▶ **WRITTEN EXERCISE**
Reproduce all of the records below line for line, changing nothing.

▶ **ITEMS**
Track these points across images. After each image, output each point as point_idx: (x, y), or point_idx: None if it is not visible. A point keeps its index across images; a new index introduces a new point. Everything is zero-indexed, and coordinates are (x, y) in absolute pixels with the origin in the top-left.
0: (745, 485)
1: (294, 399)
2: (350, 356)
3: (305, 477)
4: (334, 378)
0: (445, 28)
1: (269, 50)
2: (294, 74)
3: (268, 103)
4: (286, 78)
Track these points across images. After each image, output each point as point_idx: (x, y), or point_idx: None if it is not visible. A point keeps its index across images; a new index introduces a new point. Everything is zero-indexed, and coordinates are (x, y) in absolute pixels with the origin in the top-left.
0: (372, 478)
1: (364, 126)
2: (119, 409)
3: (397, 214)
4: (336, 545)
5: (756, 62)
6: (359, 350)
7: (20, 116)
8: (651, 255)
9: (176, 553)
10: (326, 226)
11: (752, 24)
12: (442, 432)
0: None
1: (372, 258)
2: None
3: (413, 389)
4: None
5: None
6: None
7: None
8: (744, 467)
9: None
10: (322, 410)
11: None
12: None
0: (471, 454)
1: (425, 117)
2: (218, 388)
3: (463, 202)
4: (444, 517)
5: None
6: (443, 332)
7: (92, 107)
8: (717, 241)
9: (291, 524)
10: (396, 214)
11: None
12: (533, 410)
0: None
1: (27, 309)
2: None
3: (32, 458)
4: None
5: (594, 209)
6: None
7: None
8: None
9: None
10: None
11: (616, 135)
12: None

▶ **RESPONSE**
Track these points across images. After each image, output each point as point_idx: (x, y), or point_idx: None if it is not visible. A point keeps its index across images; a new index introduces a new point. Everything is zero-indexed, and coordinates are (x, y) in absolute pixels with the origin in the top-left.
0: (745, 485)
1: (294, 399)
2: (350, 356)
3: (305, 477)
4: (334, 378)
0: (445, 28)
1: (269, 50)
2: (294, 74)
3: (268, 103)
4: (286, 78)
Track these points across images. After each image, output each point as point_idx: (x, y), or point_idx: None if it is not visible. A point keeps its index across images; a new index introduces a new point. Everything is zero-indexed, and coordinates are (x, y) in absolute pixels with the origin in the top-left.
0: (372, 478)
1: (364, 126)
2: (119, 409)
3: (397, 214)
4: (336, 545)
5: (756, 62)
6: (359, 350)
7: (20, 116)
8: (651, 255)
9: (176, 553)
10: (326, 226)
11: (752, 24)
12: (442, 432)
0: None
1: (372, 258)
2: None
3: (413, 389)
4: None
5: None
6: None
7: None
8: (744, 467)
9: None
10: (322, 410)
11: None
12: None
0: (471, 454)
1: (425, 117)
2: (218, 388)
3: (463, 202)
4: (444, 517)
5: None
6: (443, 332)
7: (92, 107)
8: (717, 241)
9: (291, 524)
10: (396, 214)
11: None
12: (533, 410)
0: None
1: (27, 309)
2: None
3: (32, 458)
4: None
5: (594, 209)
6: None
7: None
8: None
9: None
10: None
11: (616, 135)
12: None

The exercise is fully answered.